Complex Connections: Simulating Interventions for Multimorbidity Prevention and Levelling-up Equity (SIMPLE)

Supervisors: 

Dr Jonathan Stokes, School of Health & Wellbeing (University of Glasgow)

Dr Bhautesh Jani, School of Health & Wellbeing (University of Glasgow)

Prof Alison Heppenstall, School of Social & Political Sciences (University of Glasgow)

Summary: 

Multimorbidity has a clear socio-economic gradient. Those in more deprived areas experience earlier onset and higher prevalence. It is well-known that our local environments can, positively or negatively, influence our health-related choices and behaviours. Many of the multimorbidity interventions to date, though, have been implemented in healthcare settings, with mixed results.

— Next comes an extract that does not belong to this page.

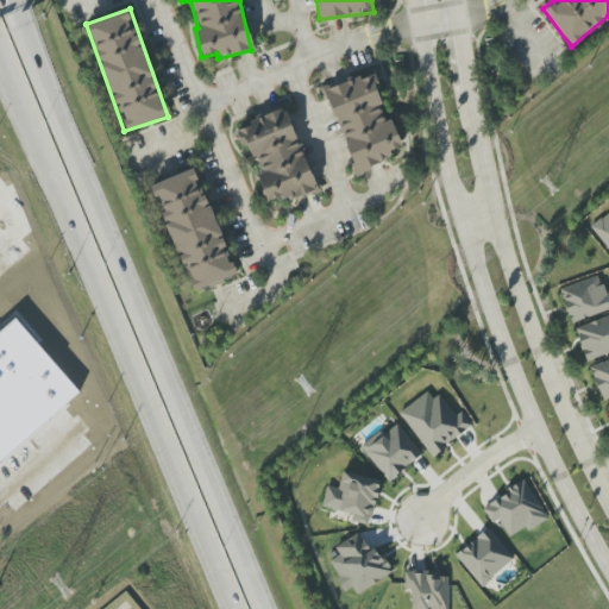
[(324,89),(357,174),(393,159),(390,151),(402,146),(391,119),(389,120),(370,71),(324,89)]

Policy focus is turning increasingly towards prevention of disease onset, such as ‘Levelling up’ interventions to tackle (health) inequalities more broadly. The academic primary care community likewise outlined “prevention of disease onset” as one of their top research priorities. However, we don’t yet know what impact these prevention efforts, if any, are likely to have on multimorbidity prevalence, which conditions co-occur, and knock-on healthcare management implications.

This project aims to build a complex systems model of multimorbidity onset/progression able to:

(i)         simulate potential impacts of place-based policy options to prevent this, and

(ii)        to forecast resulting health inequality impacts.

The successful candidate will work to develop these methods, supervised by researchers working in multimorbidity research, and with methodological expertise. You will be integrated within a wider team working on developing similar models to examine economic determinants of health and health inequality impacts of the 20-minute neighbourhood across Scotland.